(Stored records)
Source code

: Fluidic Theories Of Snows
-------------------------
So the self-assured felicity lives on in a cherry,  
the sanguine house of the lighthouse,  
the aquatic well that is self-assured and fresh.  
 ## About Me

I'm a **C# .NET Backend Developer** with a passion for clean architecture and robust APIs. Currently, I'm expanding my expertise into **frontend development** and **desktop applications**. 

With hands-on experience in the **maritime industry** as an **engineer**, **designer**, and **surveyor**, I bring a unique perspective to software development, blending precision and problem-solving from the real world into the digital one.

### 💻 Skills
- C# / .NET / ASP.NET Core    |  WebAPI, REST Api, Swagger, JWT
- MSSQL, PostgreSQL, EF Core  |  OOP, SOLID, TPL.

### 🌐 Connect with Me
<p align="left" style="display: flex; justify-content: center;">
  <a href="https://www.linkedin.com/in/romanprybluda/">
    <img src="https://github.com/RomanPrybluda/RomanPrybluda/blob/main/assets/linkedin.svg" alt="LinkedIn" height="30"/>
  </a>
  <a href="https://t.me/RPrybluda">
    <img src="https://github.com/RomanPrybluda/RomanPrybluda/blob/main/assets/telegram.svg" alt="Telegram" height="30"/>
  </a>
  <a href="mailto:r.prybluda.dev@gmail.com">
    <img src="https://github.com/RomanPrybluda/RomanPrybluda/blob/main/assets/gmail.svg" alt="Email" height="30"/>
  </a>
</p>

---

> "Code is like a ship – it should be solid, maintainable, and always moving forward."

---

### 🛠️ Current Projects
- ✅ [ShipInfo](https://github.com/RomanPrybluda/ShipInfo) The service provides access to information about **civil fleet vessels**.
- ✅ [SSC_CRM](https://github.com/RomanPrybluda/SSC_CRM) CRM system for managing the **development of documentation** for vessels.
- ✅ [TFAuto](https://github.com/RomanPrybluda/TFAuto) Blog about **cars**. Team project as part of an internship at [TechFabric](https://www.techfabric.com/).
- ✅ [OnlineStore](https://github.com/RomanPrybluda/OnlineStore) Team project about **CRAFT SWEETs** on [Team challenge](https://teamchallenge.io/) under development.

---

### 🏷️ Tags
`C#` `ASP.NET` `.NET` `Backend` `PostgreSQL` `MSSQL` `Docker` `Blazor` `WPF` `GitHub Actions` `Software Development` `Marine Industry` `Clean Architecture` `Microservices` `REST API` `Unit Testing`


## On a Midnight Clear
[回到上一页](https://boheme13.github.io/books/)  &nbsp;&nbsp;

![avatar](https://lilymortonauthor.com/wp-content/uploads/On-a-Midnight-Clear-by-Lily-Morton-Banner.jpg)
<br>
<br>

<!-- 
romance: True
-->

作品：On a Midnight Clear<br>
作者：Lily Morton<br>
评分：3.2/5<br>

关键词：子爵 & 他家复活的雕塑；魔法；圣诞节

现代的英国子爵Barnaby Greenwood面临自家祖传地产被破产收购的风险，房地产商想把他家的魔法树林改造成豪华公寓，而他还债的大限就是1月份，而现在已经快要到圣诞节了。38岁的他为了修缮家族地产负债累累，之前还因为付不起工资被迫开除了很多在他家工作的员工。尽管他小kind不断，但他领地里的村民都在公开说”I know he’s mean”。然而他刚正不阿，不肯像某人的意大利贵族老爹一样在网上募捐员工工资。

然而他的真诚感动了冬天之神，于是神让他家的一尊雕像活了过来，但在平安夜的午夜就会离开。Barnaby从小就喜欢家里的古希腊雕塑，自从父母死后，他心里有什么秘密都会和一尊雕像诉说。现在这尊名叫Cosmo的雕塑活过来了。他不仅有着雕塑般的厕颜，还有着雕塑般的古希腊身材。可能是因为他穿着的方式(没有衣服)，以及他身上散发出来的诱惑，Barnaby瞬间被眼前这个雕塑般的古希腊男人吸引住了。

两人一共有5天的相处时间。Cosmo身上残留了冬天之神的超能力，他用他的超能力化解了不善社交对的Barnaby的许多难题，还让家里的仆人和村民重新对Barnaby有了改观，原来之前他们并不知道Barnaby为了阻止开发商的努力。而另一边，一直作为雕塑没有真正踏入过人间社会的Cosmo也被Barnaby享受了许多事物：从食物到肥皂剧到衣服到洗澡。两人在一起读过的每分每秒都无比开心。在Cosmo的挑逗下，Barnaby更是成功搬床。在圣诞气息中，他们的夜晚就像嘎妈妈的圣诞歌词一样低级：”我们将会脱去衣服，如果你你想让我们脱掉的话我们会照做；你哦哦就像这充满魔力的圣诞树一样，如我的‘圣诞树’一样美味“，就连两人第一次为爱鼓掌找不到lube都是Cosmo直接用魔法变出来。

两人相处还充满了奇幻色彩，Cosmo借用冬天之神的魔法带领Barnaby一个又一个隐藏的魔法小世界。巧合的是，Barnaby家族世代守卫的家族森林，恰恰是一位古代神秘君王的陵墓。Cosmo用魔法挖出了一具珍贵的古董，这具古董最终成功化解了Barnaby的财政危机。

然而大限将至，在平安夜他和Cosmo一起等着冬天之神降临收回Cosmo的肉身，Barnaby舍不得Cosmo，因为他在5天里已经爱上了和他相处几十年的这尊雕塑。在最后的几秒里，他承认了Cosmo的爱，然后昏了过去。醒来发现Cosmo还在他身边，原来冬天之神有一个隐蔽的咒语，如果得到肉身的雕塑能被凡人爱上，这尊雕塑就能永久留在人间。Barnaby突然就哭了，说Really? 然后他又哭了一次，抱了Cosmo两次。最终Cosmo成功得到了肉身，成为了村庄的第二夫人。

• WHAT TO PRODUCE
Output, please, only the lines running from the start of the entries through the line that contains "I'm a **C# .NET", including both of those lines.

• ANSWER TO THE PROBLEM
Source code

: Fluidic Theories Of Snows
-------------------------
So the self-assured felicity lives on in a cherry,  
the sanguine house of the lighthouse,  
the aquatic well that is self-assured and fresh.  
 ## About Me

I'm a **C# .NET Backend Developer** with a passion for clean architecture and robust APIs. Currently, I'm expanding my expertise into **frontend development** and **desktop applications**. 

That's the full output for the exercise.